Un peu comme dans l’affaire ThyssenKrupp, la Commissaire a conclu que la collecte de renseignements personnels était raisonnable pour les besoins de la gestion du lien d’emploi. Les fins invoquées par l’employeur, comme connaître l’emplacement des employés pendant les heures de travail, maximiser l’efficacité des trajets et de la répartition des véhicules, et améliorer constamment le service à la clientèle, constituaient des fins commerciales légitimes et raisonnables. Pour en venir à ses conclusions, la Commissaire a noté que l’employeur ne surveillait pas constamment les données GPS et qu’il avait des motifs commerciaux légitimes d’utiliser la technologie en question. Les données recueillies avaient trait à l’emplacement des employés pendant les heures de travail, et ces données n’étaient pas jugées sensibles ni préjudiciables pour la dignité des employés.

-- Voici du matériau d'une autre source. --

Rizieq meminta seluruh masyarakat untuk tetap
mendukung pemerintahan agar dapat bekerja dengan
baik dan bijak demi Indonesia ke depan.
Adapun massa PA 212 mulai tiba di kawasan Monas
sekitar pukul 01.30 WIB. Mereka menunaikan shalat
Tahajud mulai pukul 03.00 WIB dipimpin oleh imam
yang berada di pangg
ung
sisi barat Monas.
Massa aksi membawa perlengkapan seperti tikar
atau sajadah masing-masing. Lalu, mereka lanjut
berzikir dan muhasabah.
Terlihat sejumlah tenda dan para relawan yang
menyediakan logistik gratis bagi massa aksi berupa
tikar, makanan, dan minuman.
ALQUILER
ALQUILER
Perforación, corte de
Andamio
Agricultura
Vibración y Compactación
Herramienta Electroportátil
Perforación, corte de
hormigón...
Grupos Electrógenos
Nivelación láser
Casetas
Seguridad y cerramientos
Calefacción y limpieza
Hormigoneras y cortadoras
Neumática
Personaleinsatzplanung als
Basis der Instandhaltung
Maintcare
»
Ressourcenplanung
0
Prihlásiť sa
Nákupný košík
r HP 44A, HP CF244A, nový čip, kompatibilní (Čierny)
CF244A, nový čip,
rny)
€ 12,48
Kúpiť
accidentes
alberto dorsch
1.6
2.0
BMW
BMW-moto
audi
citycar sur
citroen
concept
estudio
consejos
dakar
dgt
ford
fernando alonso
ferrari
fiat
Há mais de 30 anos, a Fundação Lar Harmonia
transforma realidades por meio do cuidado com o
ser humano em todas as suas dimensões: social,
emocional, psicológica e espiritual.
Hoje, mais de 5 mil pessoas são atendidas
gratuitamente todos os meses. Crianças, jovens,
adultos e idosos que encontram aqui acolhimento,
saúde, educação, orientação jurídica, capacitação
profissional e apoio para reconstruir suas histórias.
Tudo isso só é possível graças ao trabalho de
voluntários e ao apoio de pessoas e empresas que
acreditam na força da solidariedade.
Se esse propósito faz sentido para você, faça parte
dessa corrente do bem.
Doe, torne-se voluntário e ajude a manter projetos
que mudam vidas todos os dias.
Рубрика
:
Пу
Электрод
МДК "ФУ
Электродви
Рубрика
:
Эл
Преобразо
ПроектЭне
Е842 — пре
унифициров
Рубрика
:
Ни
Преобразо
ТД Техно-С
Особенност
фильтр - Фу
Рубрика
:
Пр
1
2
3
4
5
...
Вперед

La Commissaire a jugé qu’un avis avait été dûment fourni aux employés, soit au moyen de la politique en matière de protection de la vie privée et de lettres d’avis. Cependant, la Commissaire a tout de même recommandé à l’employeur d’établir une politique visant expressément la collecte de données GPS à partir des téléphones cellulaires.

Fait à souligner dans cette affaire, l’employeur a invoqué l’absence de compétence de la Commissaire, ce à quoi la Commissaire a répondu que peu importe l’existence ou l’absence d’une convention collective, elle avait compétence pour déterminer si l’employeur se conformait ou non à la PIPA.

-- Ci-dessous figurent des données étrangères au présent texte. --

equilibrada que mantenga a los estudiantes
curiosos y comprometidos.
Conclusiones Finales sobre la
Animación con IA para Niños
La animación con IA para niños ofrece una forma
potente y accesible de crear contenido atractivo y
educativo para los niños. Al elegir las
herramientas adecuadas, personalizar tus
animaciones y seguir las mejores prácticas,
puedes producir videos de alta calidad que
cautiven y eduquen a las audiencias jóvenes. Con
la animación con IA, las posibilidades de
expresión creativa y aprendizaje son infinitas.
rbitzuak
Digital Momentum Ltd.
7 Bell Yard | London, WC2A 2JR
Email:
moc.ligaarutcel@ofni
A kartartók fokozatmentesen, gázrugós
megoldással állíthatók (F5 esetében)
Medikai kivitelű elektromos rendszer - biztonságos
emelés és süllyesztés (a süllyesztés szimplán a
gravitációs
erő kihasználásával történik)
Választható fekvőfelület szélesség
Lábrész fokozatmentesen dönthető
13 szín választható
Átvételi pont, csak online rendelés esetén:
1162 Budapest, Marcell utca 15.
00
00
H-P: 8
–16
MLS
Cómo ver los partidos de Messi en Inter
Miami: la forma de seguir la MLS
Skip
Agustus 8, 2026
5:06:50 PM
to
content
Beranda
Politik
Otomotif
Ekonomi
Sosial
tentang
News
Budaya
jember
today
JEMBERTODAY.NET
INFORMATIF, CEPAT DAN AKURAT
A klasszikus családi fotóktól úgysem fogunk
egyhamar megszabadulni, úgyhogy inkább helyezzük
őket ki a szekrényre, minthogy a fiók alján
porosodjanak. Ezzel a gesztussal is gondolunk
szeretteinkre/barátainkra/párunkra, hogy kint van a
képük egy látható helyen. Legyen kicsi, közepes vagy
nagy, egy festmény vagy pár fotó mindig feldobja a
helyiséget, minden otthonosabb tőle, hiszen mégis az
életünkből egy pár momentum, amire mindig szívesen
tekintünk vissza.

Leçons à tirer pour les employeurs

Les entreprises canadiennes seront certainement soulagées d’apprendre qu’il est raisonnable de recueillir des renseignements personnels portant sur les heures de travail de leurs employés, sur la façon dont ils conduisent les véhicules d’entreprise, et pour assurer la productivité et un service à la clientèle plus efficace. Naturellement, la collecte de tels renseignements personnels comporte ses limites, comme la nécessité d’éviter une collecte excessivement intrusive, de ne pas recueillir des renseignements qui ne servent pas aux fins établies, compte tenu du degré de sensibilité des renseignements en question, et de veiller à ce que la collecte ne constitue pas une atteinte à la dignité des employés. Enfin, les employeurs doivent également s’assurer d’aviser leurs employés de la collecte de données personnelles, une exigence souvent oubliée par les employeurs.

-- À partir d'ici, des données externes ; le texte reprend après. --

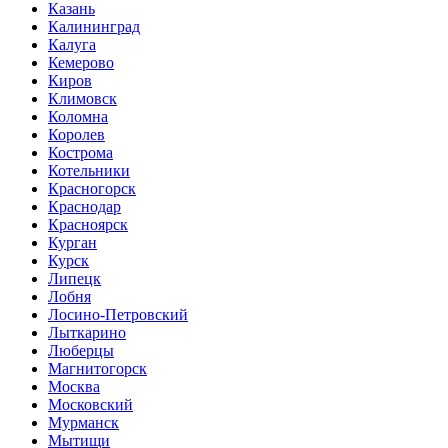
Казань
Калининград
Калуга
Кемерово
Киров
Климовск
Коломна
Королев
Кострома
Котельники
Красногорск
Краснодар
Красноярск
Курган
Курск
Липецк
Лобня
Лосино-Петровский
Лыткарино
Люберцы
Магнитогорск
Москва
Московский
Мурманск
Мытищи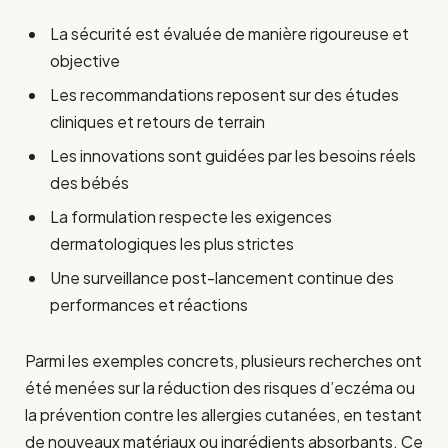
La sécurité est évaluée de manière rigoureuse et
objective
Les recommandations reposent sur des études
cliniques et retours de terrain
Les innovations sont guidées par les besoins réels
des bébés
La formulation respecte les exigences
dermatologiques les plus strictes
Une surveillance post-lancement continue des
performances et réactions
Parmi les exemples concrets, plusieurs recherches ont
été menées sur la réduction des risques d’eczéma ou
la prévention contre les allergies cutanées, en testant
de nouveaux matériaux ou ingrédients absorbants. Ce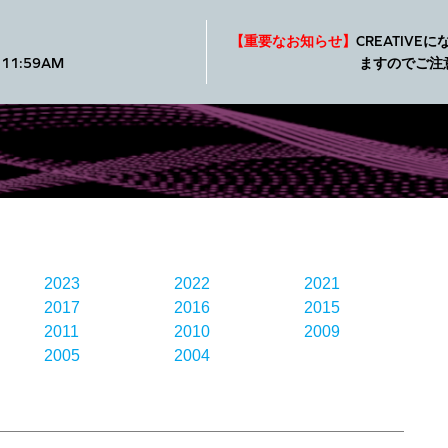
製品
SXFI
ショップ
サポート
【重要なお知らせ】
CREATIV
11:59AM
ますのでご注
2023
2022
2021
2017
2016
2015
2011
2010
2009
2005
2004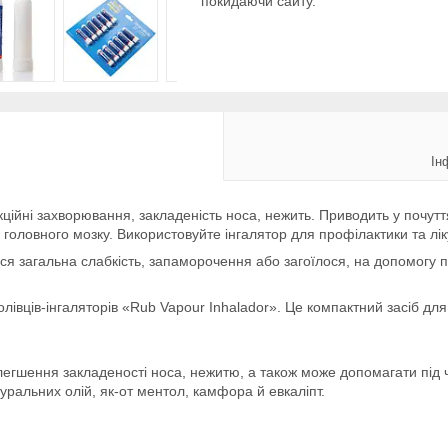
покидаючи сайту.
Ін
екційні захворювання, закладеність носа, нежить. Приводить у почуття
н головного мозку. Використовуйте інгалятор для профілактики та лі
лася загальна слабкість, запаморочення або загоїлося, на допомогу 
олівців-інгаляторів «Rub Vapour Inhalador». Це компактний засіб д
егшення закладеності носа, нежитю, а також може допомагати під 
туральних олій, як-от ментол, камфора й евкаліпт.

Bien que ces décisions aient été rendues en vertu des dispositions de la PIPA de la Colombie‑Britannique, les dispositions pertinentes de la loi sur la protection de la vie privée de l’Alberta sont très semblables à celles de la loi de la Colombie-Britannique. De plus, il n’est pas rare que des arbitres et les commissaires à la vie privée d’autres provinces adoptent les principes mis de l’avant par la Commissaire, notamment puisque d’autres provinces ont adopté des lois semblables.

Ces décisions font état d’un pragmatisme raisonnable dans l’interprétation des lois sur la protection de la vie privée, interprétation qui vise à ne pas empêcher l’exploitation la plus efficace possible des entreprises. Comme l’a souligné la Commissaire dans une autre affaire, la PIPA ne prévoit pas de normes en matière de technologies; elle est plutôt fondée sur la recherche de l’équilibre entre les intérêts des parties, et ce critère est appelé à évoluer à mesure que les technologies se développent. Le principe du caractère raisonnable est donc soumis aux changements technologiques, à l’évolution des pratiques commerciales et aux attentes de la société. Cette approche normative en matière d’interprétation des lois demeurera à l’avenir d’une grande utilité pour les employeurs, puisque les technologies continueront immanquablement de façonner l’environnement de travail.